Degree Name

Doctor of Philosophy


School of Chemistry


Electrochemical detection of vital biomolecules using nano-carbon materials has attracted great attention to effectively carry-out electrochemical sensing of important neurotransmitters in the brain. Multi-walled carbon nanotubes (MWNTs) and graphene (G) have been employed as promising nano-carbon materials according to physical, electrical, optical, and thermal properties along with remarkable electrochemical performance. Modified MWNTs and G, on the same hand, exhibited greater electrocatalytic activity and improved redox signals of the targeted analytes. For this reason, the primary goal of this study is to fabricate simple, low cost, biocompatible, and modified MWNTs sensor appropriate for dopamine (DA) neurotransmitter detection. To obtain improved sensitivity and selectivity of DA compared to conventional electrodes, our MWNTs electrode was fabricated by a direct draw of MWNTs fibers from MWNTs forest converted into yarn/probe style by twisting then modified with nafion.

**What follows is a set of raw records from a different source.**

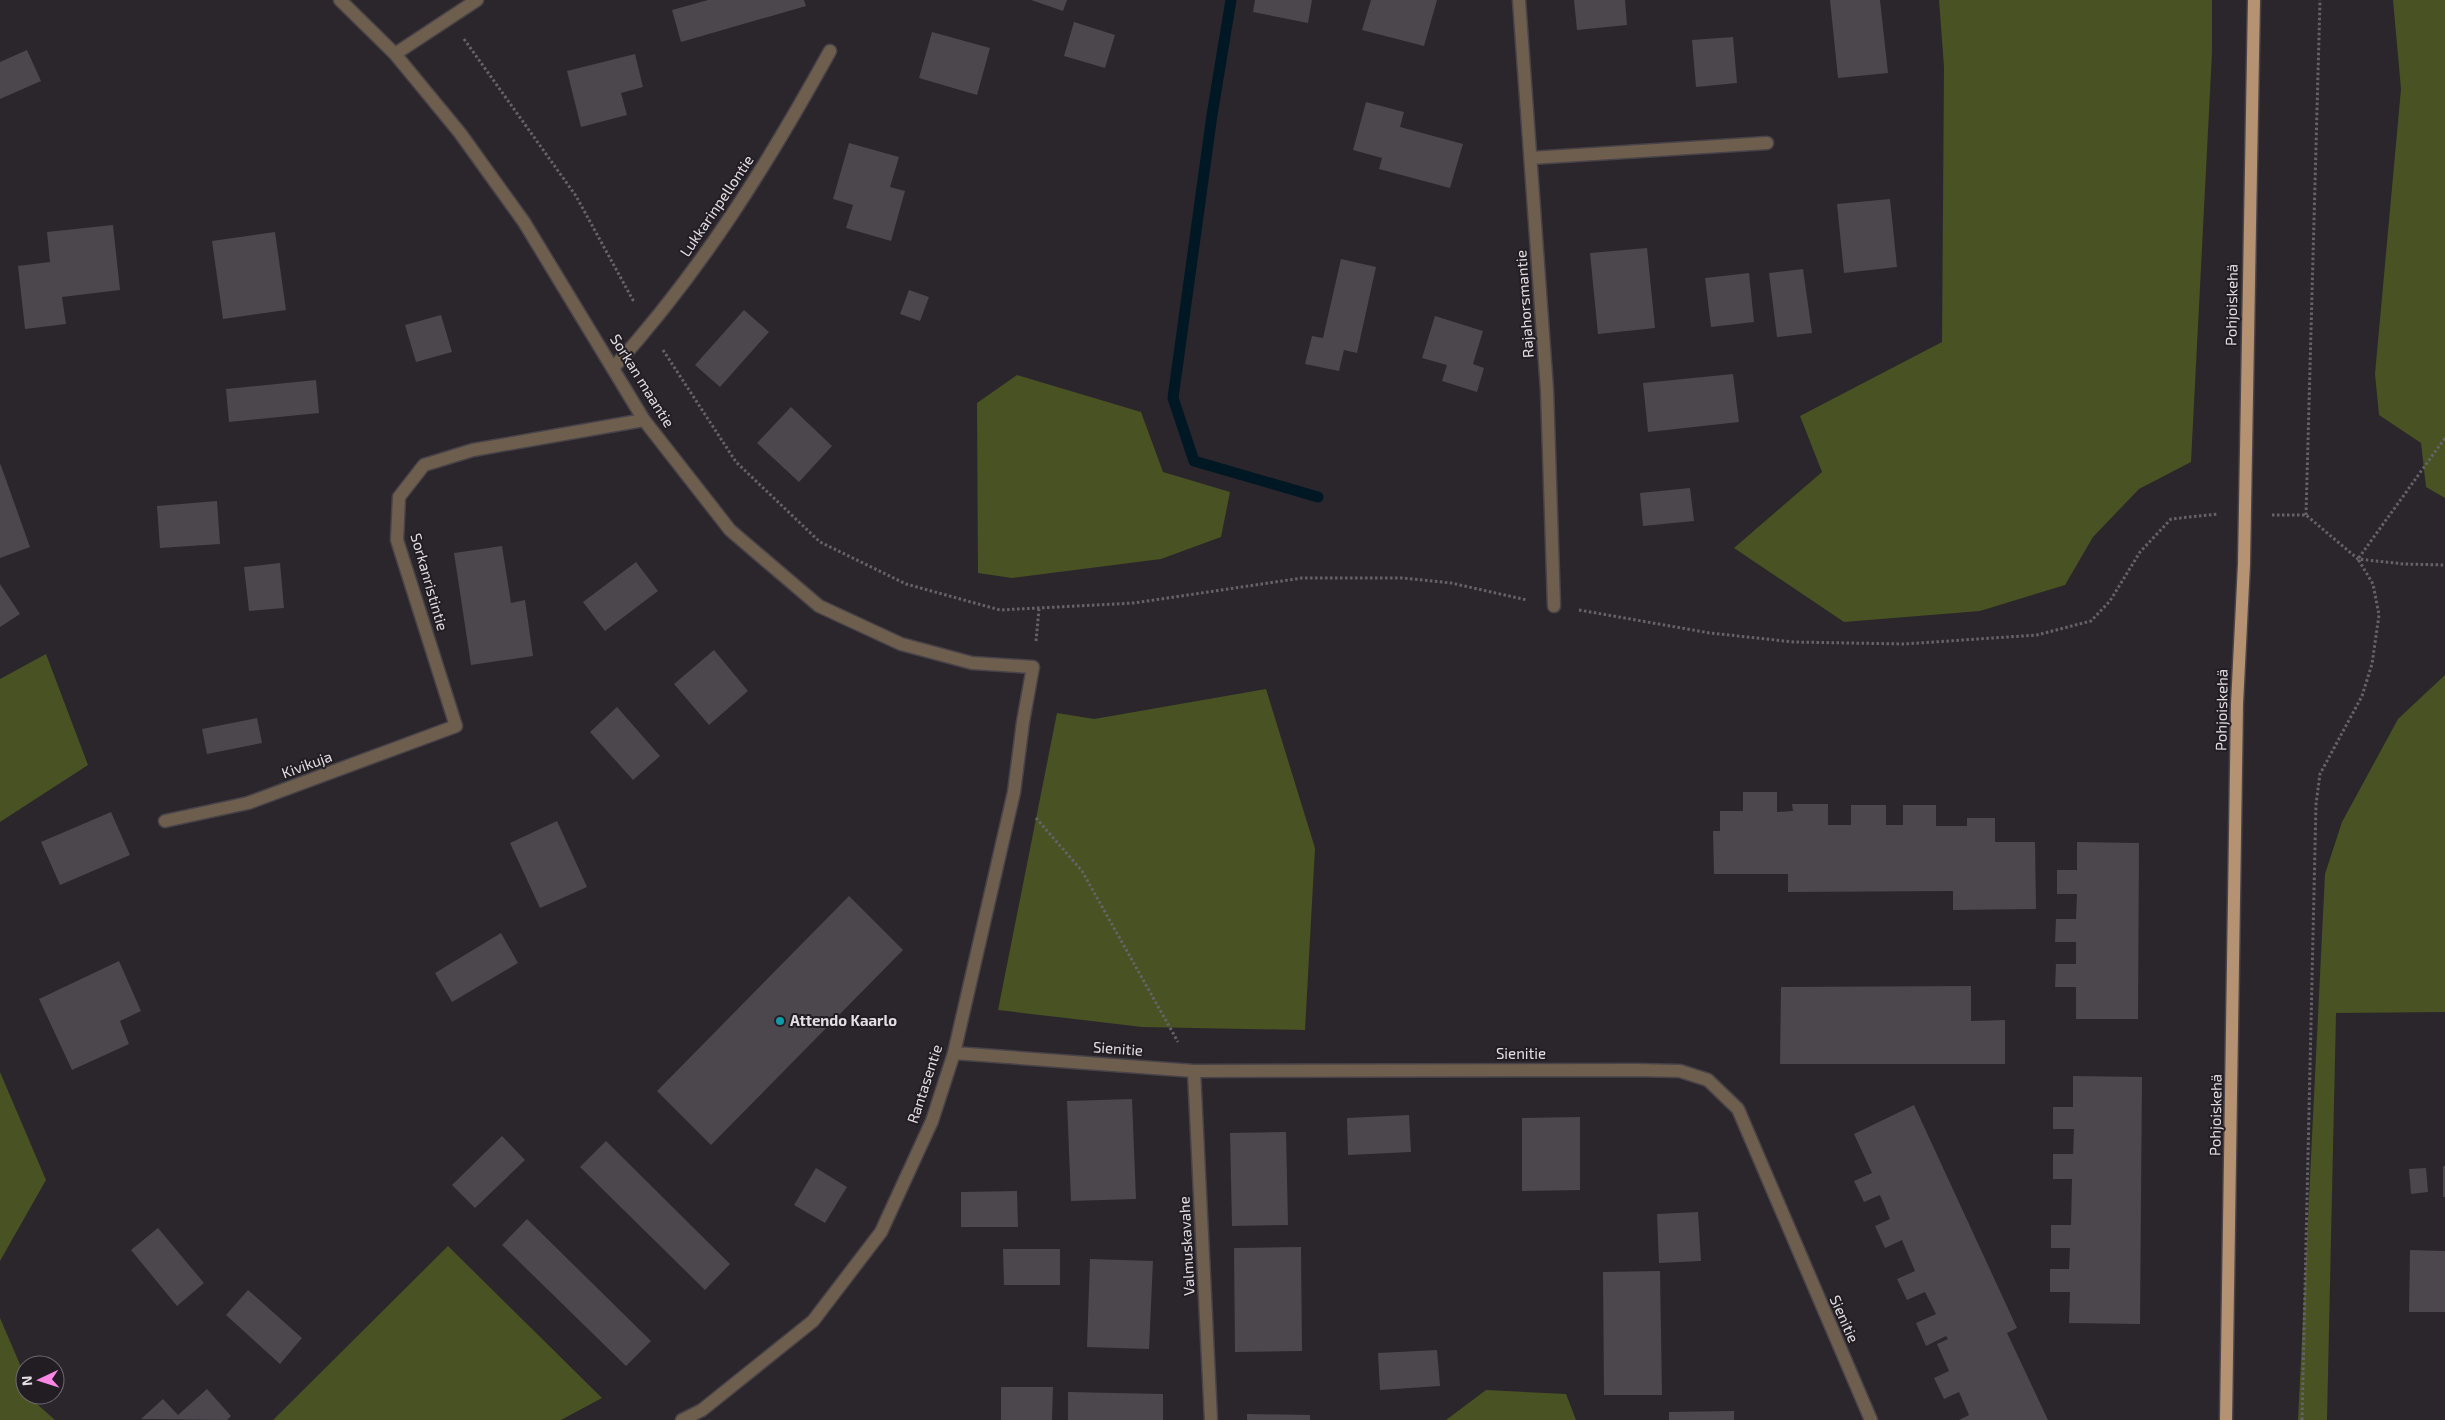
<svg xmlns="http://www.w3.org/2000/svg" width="2445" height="1420" font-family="'Exo 2',sans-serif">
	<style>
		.forest { fill: #485222 }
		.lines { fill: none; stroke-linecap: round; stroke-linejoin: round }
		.stream { stroke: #001824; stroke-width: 11 }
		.building { fill: #4c464d }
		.minor-casing { stroke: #484349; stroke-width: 15 }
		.major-casing { stroke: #484349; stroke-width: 15 }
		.path { stroke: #676268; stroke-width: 3; stroke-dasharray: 2.5 2.5; stroke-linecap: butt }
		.minor { stroke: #6e5e4e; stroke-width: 12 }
		.major { stroke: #b49272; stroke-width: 12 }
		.culture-dot { fill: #0f9aa8; stroke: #211d23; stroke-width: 2 }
		.labels { text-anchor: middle; stroke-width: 4; stroke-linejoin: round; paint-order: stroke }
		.street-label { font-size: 15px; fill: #e2dee3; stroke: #211d23 }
		.poi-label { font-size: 15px; font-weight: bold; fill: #e2dee3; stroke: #211d23; text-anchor: start }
	</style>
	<rect width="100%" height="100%" fill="#2b262c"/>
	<path class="forest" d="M1939,0H2212V53L2191,462L2139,489L2093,537L2065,585L1980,611L1844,622L1734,548L1822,472L1800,416L1942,342L1944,67Z
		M2393,0H2445V498L2426,487L2421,443L2379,415L2375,374L2401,89Z
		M1017,375L1141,412L1163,472L1230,492L1221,537L1161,559L1012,578L978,573L977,403Z
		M46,654L88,765L0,822V679Z
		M2445,675V1012L2336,1013L2327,1420H2298L2325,874L2342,822L2398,719Z
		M1266,689L1315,848L1305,1030L1142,1027L998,1010L1057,713L1094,719Z
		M0,1072L46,1180L0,1261Z
		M448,1246L602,1398L561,1420H273Z
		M0,1318L25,1376V1395H33L37,1404L55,1420H0Z
		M1486,1390L1566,1394L1576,1420H1446Z"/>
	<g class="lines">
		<path class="stream" d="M1231,0L1212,115L1173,398L1194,461L1318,497"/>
	</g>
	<path class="building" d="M708,0H804L806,6L681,42L672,10Z
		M1031,0H1067L1063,11Z
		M1255,0H1312L1308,23L1253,12Z
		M1371,0H1437L1424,46L1362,30Z
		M1574,0H1625L1627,25L1577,30Z
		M1830,0H1880L1888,73L1838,78Z
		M1074,22L1115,35L1105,68L1064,56Z
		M932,32L990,48L977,95L919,78Z
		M1733,37L1737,83L1696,87L1692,40Z
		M27,50L41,81L0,99V62Z
		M635,54L643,87L621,93L627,115L581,127L567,71Z
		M1366,102L1404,112L1400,127L1463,144L1450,188L1379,169L1382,158L1353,150Z
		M849,143L899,157L890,187L905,191L891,241L846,228L853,205L833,199Z
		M1890,199L1897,267L1844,273L1837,204Z
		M113,225L120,290L62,297L66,324L25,329L18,266L50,262L47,232Z
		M275,232L286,310L223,319L212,241Z
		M1647,248L1655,328L1598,334L1590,253Z
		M1341,259L1376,267L1357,353L1344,350L1339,371L1305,364L1312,336L1323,338Z
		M1803,269L1812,333L1777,337L1769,273Z
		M1749,273L1754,322L1711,327L1705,278Z
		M909,290L929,297L920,321L900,314Z
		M744,310L769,332L720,387L695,365Z
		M441,315L452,352L416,362L405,325Z
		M1435,316L1483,331L1473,364L1484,368L1477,392L1442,381L1447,365L1422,358Z
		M1733,374L1739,422L1648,432L1643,383Z
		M316,380L319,413L229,422L226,389Z
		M791,407L832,446L799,482L757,443Z
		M0,463L30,547L0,558Z
		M1690,488L1694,521L1643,526L1640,493Z
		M217,501L220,544L160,548L157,506Z
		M502,546L511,603L525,600L533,656L471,665L454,553Z
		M636,562L658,591L605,631L583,602Z
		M280,563L284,608L249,611L244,567Z
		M0,584L20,614L0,627Z
		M714,650L748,691L709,725L674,684Z
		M617,707L660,756L633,780L590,732Z
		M257,718L262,743L207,754L202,729Z
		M1743,792H1777V812L1793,811L1792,804H1828V825H1851V805H1886V825H1903V805H1936V826H1967V818H1995V842H2035L2036,909L1953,910V891L1788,892V874H1714L1713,831H1720V811H1743Z
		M111,812L130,855L60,885L41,842Z
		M557,821L587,887L540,908L510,843Z
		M2077,842L2139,843L2138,1019H2076V987H2055L2056,964H2076V942H2055L2056,919H2076L2077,894H2057V870H2077Z
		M849,896L903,950L711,1145L657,1091Z
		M501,933L518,963L452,1002L435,973Z
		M119,961L141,1011L120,1021L129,1044L72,1070L39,999Z
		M1971,986V1021L2005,1020V1064H1780L1781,987Z
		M2073,1076L2142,1077L2140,1324L2069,1323L2070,1292H2050V1269H2069L2070,1248H2051V1225H2071L2072,1179H2053V1154H2073L2074,1129H2053V1107H2073Z
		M1132,1099L1136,1199L1071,1201L1067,1101Z
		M1914,1105L2017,1328L2007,1333L2048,1420H1959L1969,1415L1959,1392L1944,1399L1934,1378L1949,1371L1937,1344L1948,1339L1946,1336L1926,1346L1916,1323L1936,1314L1925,1292L1907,1300L1897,1279L1915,1271L1902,1240L1885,1248L1875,1226L1890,1219L1880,1195L1864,1202L1854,1181L1872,1173L1854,1134Z
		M1409,1115L1411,1152L1348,1155L1347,1118Z
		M1580,1117V1190L1522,1191V1118Z
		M1286,1132L1288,1225L1232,1226L1230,1133Z
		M502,1136L525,1160L475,1208L452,1185Z
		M606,1141L730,1264L705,1290L580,1167Z
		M2443,1166H2445V1197H2443Z
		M816,1168L847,1187L825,1223L794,1205Z
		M2426,1168L2428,1192L2411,1194L2409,1169Z
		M1017,1191L1018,1227H961V1192Z
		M1698,1212L1701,1261L1659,1263L1657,1214Z
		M527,1219L651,1341L626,1366L502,1245Z
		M158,1228L204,1283L177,1306L131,1250Z
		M1301,1247L1302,1351L1235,1352L1234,1248Z
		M1003,1249H1060V1285H1004Z
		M2410,1250L2445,1251V1312H2409Z
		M1090,1259L1153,1261L1149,1349L1087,1347Z
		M1660,1271L1662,1395H1604L1603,1272Z
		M248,1290L302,1338L280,1364L226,1315Z
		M1437,1350L1440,1386L1380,1390L1378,1353Z
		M1001,1387H1053L1052,1420H1001Z
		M207,1389L231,1416L227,1420L141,1419L163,1399L178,1415Z
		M1068,1392L1163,1394V1420H1068Z
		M1734,1411V1420H1669V1412Z
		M1247,1414L1310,1415V1420H1247Z"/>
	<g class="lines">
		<defs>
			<path id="minor" d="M340,0L395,54L460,133L524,222L644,420L730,530L819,606L901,644L972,663L1033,667L1023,722L1014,792L954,1053L932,1121L881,1232L813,1321L702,1410L682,1420
				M1519,0L1547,390L1554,606
				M395,54L477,0
				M1531,158L1767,143
				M614,367C702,270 767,165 830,51
				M165,821L248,803L456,726L397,540L399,497L424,465L473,450L644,420
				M954,1053L1194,1071L1635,1070L1680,1071L1708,1080L1738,1109L1871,1420
				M1194,1071L1211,1420"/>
			<path id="major" d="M2226,1420L2237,704L2244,564L2254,0"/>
		</defs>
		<use href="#minor" class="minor-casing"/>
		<use href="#major" class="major-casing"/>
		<path class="path" d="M464,39L576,196L634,302
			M663,350L736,462L820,542L906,584L1000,610L1134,603L1302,578H1402L1451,583L1527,600
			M2272,515H2306L2358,559L2404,564L2445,565
			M2306,515L2320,0
			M1579,610L1710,633L1794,642L1904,644L2037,635L2091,621L2110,601L2140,552L2171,519L2218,514
			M1036,641L1039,609
			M1036,818L1082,871L1178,1042
			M2302,1420L2316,804L2320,774L2362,696L2372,664L2379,615L2373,584L2358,559L2445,438"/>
		<use href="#minor" class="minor"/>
		<use href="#major" class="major"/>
	</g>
	<circle class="culture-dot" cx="780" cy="1021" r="5"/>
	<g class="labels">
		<g class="street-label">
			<text transform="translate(717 206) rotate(-56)" y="5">Lukkarinpellontie</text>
			<text transform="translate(1525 304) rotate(-94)" y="5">Rajahorsmantie</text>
			<text transform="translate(2232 305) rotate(-89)" y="5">Pohjoiskehä</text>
			<text transform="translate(642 381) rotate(58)" y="5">Sorkan maantie</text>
			<text transform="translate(429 582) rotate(74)" y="5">Sorkanristintie</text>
			<text transform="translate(2222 710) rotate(-89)" y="5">Pohjoiskehä</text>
			<text transform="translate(307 765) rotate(-20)" y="5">Kivikuja</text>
			<text transform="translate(1118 1049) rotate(4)" y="5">Sienitie</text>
			<text x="1521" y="1059">Sienitie</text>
			<text transform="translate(925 1084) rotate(-72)" y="5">Rantasentie</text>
			<text transform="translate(2216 1115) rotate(-89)" y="5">Pohjoiskehä</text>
			<text transform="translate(1187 1246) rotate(-93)" y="5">Valmuskavahe</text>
			<text transform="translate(1844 1319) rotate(66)" y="5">Sienitie</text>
		</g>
		<g class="poi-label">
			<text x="790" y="1026">Attendo Kaarlo</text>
		</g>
	</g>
	<g transform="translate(40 1380) rotate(266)"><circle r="24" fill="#211d23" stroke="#6e6a70"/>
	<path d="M0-4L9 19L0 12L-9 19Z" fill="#fa87e6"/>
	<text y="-8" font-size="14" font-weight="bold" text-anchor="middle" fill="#e2dee3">N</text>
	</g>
</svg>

The second goal was based on applying reduced graphene oxide (RGO) as graphene derivative along with poly (ethylenedioxythiophene): poly (styrenesulfonate) PEDOT:PSS to prepare RGO/PEDOT:PSS dispersion modified with nafion. RGO/PEDOT:PSS-nafion composite drop-casted onto gold mylar sheets to prepare films at specific dimensions. The deposited films were divided into strips in order to be tested for serotonin (5-HT) neurotransmitter detection. The electrocatalytic activity of both electrodes was investigated via electrochemical analytical methods including cyclic voltammetry (CV) and differential pulse Vvoltammetry (DPV) towards mentioned neurotransmitters in the presence of common interferences. The voltammetric studies included different parameters such as modifying with concentric or diluted nafion, number of nafion layer coated the electrode, varied dip-coating times in nafion, and different films thickness which were all investigated.